§ Your task:
When you reach the line with "PERFORMANCE | |" in the records below, begin transcribing exactly and continue up to and including the line with "110年第四次電腦軟體共同供應契約採購入選產品表", leaving out every picture.

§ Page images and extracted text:
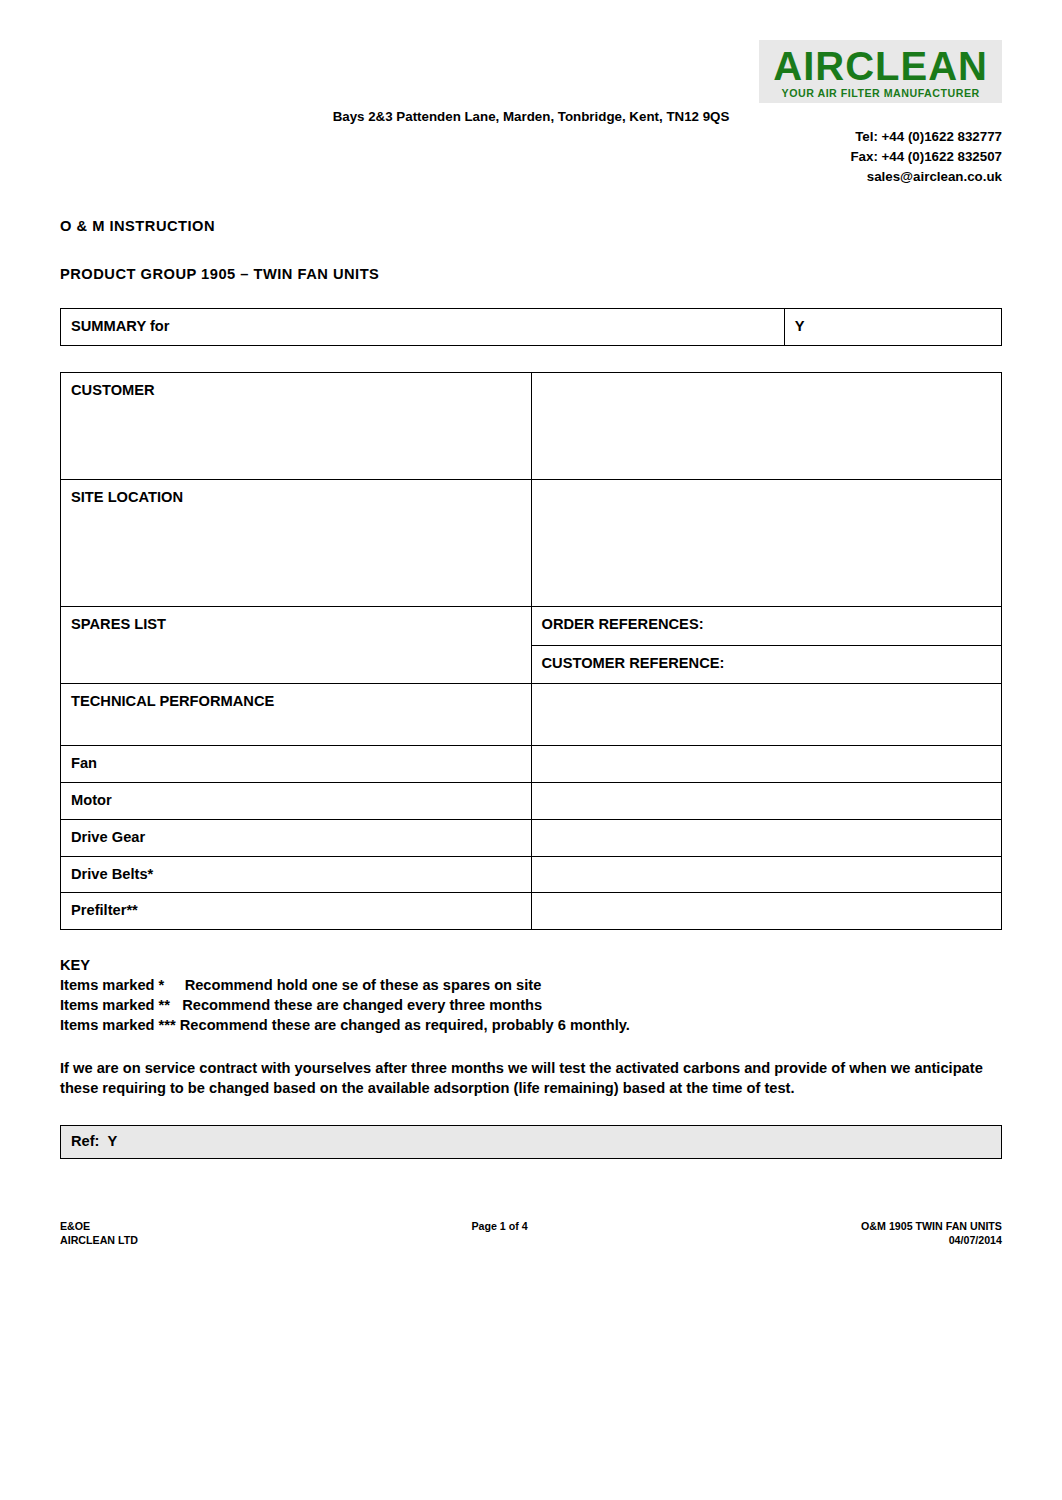AIRCLEAN
YOUR AIR FILTER MANUFACTURER
Bays 2&3 Pattenden Lane, Marden, Tonbridge, Kent, TN12 9QS
Tel: +44 (0)1622 832777
Fax: +44 (0)1622 832507
sales@airclean.co.uk
O & M INSTRUCTION
PRODUCT GROUP 1905 – TWIN FAN UNITS
| SUMMARY for | Y |
| CUSTOMER | |
| SITE LOCATION | |
| SPARES LIST | ORDER REFERENCES: |
| CUSTOMER REFERENCE: |
| TECHNICAL PERFORMANCE | |
| Fan | |
| Motor | |
| Drive Gear | |
| Drive Belts* | |
| Prefilter** | |
KEY
Items marked * Recommend hold one se of these as spares on site
Items marked ** Recommend these are changed every three months
Items marked *** Recommend these are changed as required, probably 6 monthly.
If we are on service contract with yourselves after three months we will test the activated carbons and provide of when we anticipate these requiring to be changed based on the available adsorption (life remaining) based at the time of test.
Ref: Y
E&OE AIRCLEAN LTD
Page 1 of 4
O&M 1905 TWIN FAN UNITS 04/07/2014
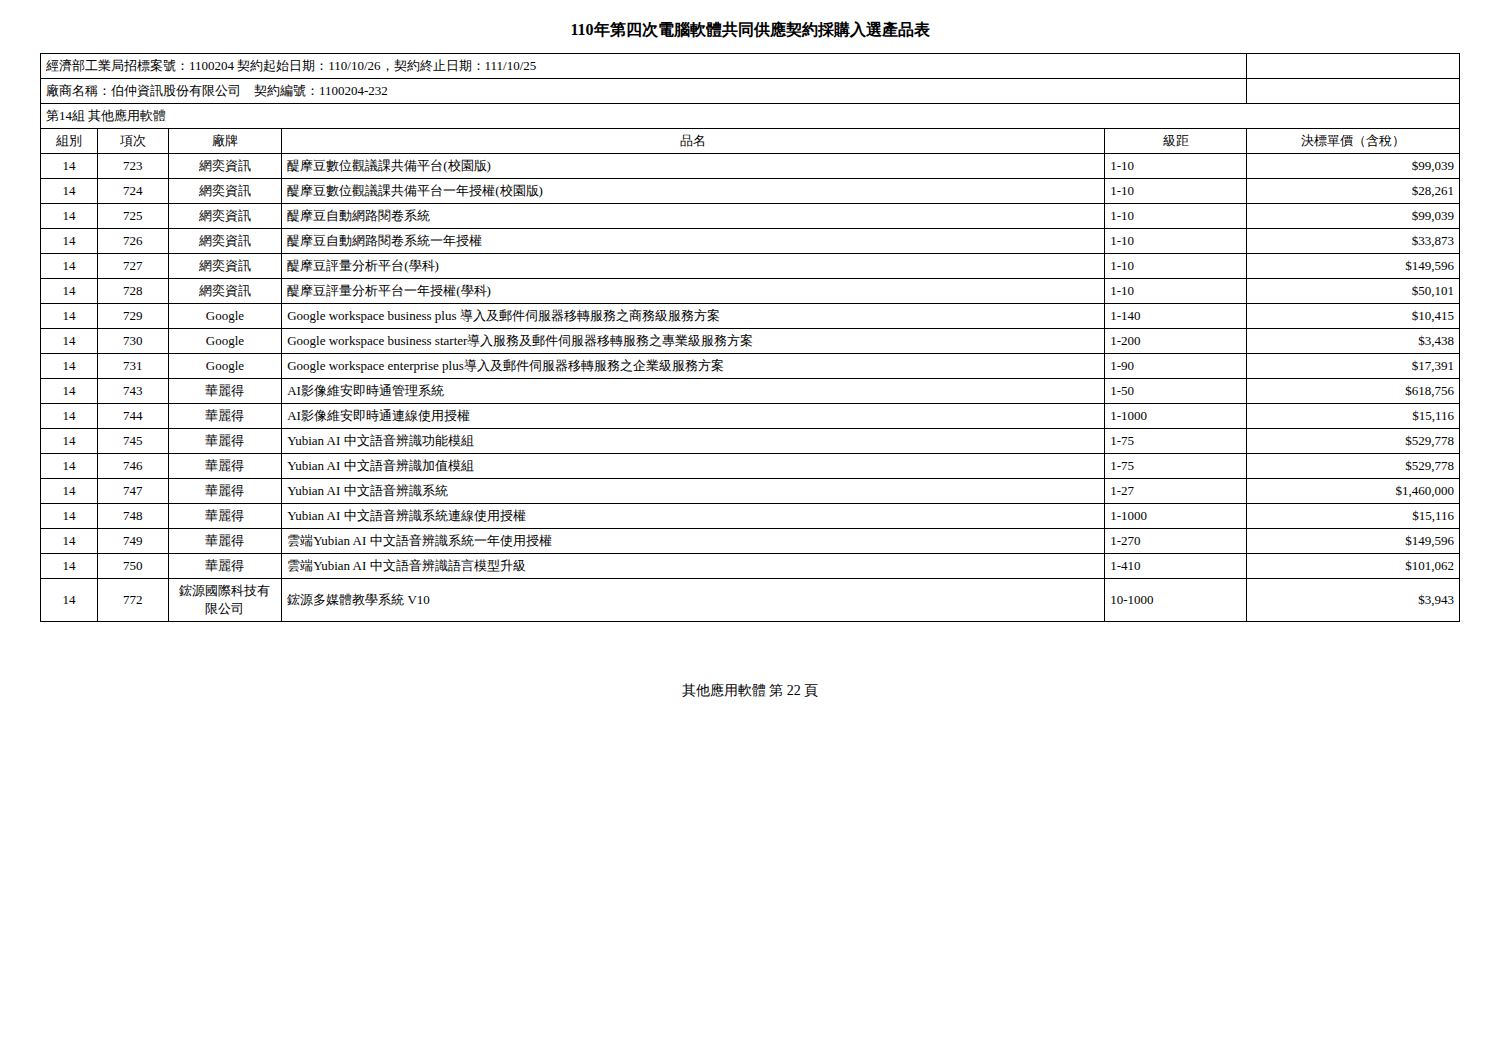110年第四次電腦軟體共同供應契約採購入選產品表
| 經濟部工業局招標案號：1100204 契約起始日期：110/10/26，契約終止日期：111/10/25 | |
| 廠商名稱：伯仲資訊股份有限公司 契約編號：1100204-232 | |
| 第14組 其他應用軟體 |
| 組別 | 項次 | 廠牌 | 品名 | 級距 | 決標單價（含稅） |
| 14 | 723 | 網奕資訊 | 醍摩豆數位觀議課共備平台(校園版) | 1-10 | $99,039 |
| 14 | 724 | 網奕資訊 | 醍摩豆數位觀議課共備平台一年授權(校園版) | 1-10 | $28,261 |
| 14 | 725 | 網奕資訊 | 醍摩豆自動網路閱卷系統 | 1-10 | $99,039 |
| 14 | 726 | 網奕資訊 | 醍摩豆自動網路閱卷系統一年授權 | 1-10 | $33,873 |
| 14 | 727 | 網奕資訊 | 醍摩豆評量分析平台(學科) | 1-10 | $149,596 |
| 14 | 728 | 網奕資訊 | 醍摩豆評量分析平台一年授權(學科) | 1-10 | $50,101 |
| 14 | 729 | Google | Google workspace business plus 導入及郵件伺服器移轉服務之商務級服務方案 | 1-140 | $10,415 |
| 14 | 730 | Google | Google workspace business starter導入服務及郵件伺服器移轉服務之專業級服務方案 | 1-200 | $3,438 |
| 14 | 731 | Google | Google workspace enterprise plus導入及郵件伺服器移轉服務之企業級服務方案 | 1-90 | $17,391 |
| 14 | 743 | 華麗得 | AI影像維安即時通管理系統 | 1-50 | $618,756 |
| 14 | 744 | 華麗得 | AI影像維安即時通連線使用授權 | 1-1000 | $15,116 |
| 14 | 745 | 華麗得 | Yubian AI 中文語音辨識功能模組 | 1-75 | $529,778 |
| 14 | 746 | 華麗得 | Yubian AI 中文語音辨識加值模組 | 1-75 | $529,778 |
| 14 | 747 | 華麗得 | Yubian AI 中文語音辨識系統 | 1-27 | $1,460,000 |
| 14 | 748 | 華麗得 | Yubian AI 中文語音辨識系統連線使用授權 | 1-1000 | $15,116 |
| 14 | 749 | 華麗得 | 雲端Yubian AI 中文語音辨識系統一年使用授權 | 1-270 | $149,596 |
| 14 | 750 | 華麗得 | 雲端Yubian AI 中文語音辨識語言模型升級 | 1-410 | $101,062 |
| 14 | 772 | 鋐源國際科技有限公司 | 鋐源多媒體教學系統 V10 | 10-1000 | $3,943 |
其他應用軟體 第 22 頁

§ Answer to the exercise:
| TECHNICAL PERFORMANCE | |
| Fan | |
| Motor | |
| Drive Gear | |
| Drive Belts* | |
| Prefilter** | |
KEY
Items marked * Recommend hold one se of these as spares on site
Items marked ** Recommend these are changed every three months
Items marked *** Recommend these are changed as required, probably 6 monthly.
If we are on service contract with yourselves after three months we will test the activated carbons and provide of when we anticipate these requiring to be changed based on the available adsorption (life remaining) based at the time of test.
Ref: Y
E&OE AIRCLEAN LTD
Page 1 of 4
O&M 1905 TWIN FAN UNITS 04/07/2014
110年第四次電腦軟體共同供應契約採購入選產品表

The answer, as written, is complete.